REM’s Monster Celebrates 25th Anniversary

Craft Recordings is excited to announce a 25th anniversary reissue of R.E.M.’s acclaimed ninth album, Monster.


When Monster was released in September 1994, R.E.M. were at a crossroads in their career. Singer Michael Stipe, guitarist Peter Buck, bassist Mike Mills and drummer Bill Berry were decompressing from the massive commercial and critical success of 1991’s Out of Time and 1992’s Automatic for the People. Thanks to runaway hits like Losing My Religion, Man On The Moon, and Everybody Hurts, the Athens four-piece had become one of the biggest, most recognisable bands in the world.

Having been six years since they toured, the band was looking for a sonic shake-up. While R.E.M.’s last two albums were full of ballads, acoustic rock songs and intricate arrangements, the group was ready to record something gritty and brash, something that would dazzle on stage. Buck recalls, “We were trying to feel like a different band … We wanted to get away from who we were.”

The group was also reeling from the strange nature of celebrity and identity, and many of the songs in this album reflect that. Perpetua notes, “There’s no question that the characters on Monster are all dealing with obsession in some form or another, whether it’s the infatuated narrator of Crush With Eyeliner, the lovelorn protagonist of Strange Currencies, or the cackling supervillain in I Took Your Name. As dark as some of the subject matter is though, R.E.M. still infuses the songs with a dash of absurdity and a humorous wink.

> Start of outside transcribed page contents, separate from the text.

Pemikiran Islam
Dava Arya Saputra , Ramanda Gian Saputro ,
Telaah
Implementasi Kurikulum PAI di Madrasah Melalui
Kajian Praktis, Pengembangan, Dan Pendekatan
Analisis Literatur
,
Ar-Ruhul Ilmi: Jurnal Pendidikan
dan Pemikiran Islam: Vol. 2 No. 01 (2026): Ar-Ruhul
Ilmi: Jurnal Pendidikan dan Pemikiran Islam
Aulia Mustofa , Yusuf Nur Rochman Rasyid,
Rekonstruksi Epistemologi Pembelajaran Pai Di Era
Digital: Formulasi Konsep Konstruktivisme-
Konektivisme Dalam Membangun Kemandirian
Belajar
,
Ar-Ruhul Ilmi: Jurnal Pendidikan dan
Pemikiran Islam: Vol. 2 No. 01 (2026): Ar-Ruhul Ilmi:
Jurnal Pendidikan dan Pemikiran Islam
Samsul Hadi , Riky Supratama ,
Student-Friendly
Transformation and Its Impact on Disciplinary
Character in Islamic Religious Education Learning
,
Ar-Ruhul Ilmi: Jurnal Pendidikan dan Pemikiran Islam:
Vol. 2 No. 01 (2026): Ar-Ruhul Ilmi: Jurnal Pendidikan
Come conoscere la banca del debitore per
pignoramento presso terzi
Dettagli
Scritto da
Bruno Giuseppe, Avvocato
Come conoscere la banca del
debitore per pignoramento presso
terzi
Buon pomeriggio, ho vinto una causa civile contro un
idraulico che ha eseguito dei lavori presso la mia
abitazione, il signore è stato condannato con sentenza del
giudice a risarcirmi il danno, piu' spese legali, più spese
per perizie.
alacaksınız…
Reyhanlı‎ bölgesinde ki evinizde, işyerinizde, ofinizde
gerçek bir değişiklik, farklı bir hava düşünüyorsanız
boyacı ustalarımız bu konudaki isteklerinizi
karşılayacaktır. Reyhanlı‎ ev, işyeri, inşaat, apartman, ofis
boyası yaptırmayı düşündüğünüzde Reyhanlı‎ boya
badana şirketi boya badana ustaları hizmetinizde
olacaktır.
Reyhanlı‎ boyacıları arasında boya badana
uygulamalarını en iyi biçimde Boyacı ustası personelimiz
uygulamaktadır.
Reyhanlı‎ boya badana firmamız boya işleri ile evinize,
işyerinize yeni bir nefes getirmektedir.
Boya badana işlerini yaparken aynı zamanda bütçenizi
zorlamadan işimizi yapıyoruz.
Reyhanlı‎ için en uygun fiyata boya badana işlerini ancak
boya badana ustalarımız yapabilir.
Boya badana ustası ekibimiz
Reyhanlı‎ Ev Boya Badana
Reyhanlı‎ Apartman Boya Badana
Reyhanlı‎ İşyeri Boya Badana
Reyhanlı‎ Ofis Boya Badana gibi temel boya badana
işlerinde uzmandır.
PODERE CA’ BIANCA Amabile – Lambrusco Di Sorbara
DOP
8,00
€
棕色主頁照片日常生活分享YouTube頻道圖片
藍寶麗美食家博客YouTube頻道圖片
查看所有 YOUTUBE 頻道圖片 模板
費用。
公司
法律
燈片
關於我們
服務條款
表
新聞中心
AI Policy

Monster debuted at No. 1 on the Billboard 200 and was certified four-times Platinum in the U.S. Rolling Stone offered this praise: “R.E.M.’s exceptional pop craftsmanship, their luminous melodic inventions, their sense of mission—in short, everything fundamental—are still there and shining more brightly than ever… Monster is one urgent-sounding album, and that’s as it should be.”

The 25th anniversary reissue is set for release 1 November and includes: a complete album remix from produced Scott Litt, previously unreleased demos, rare concert recordings from 1995, and extensive video footage.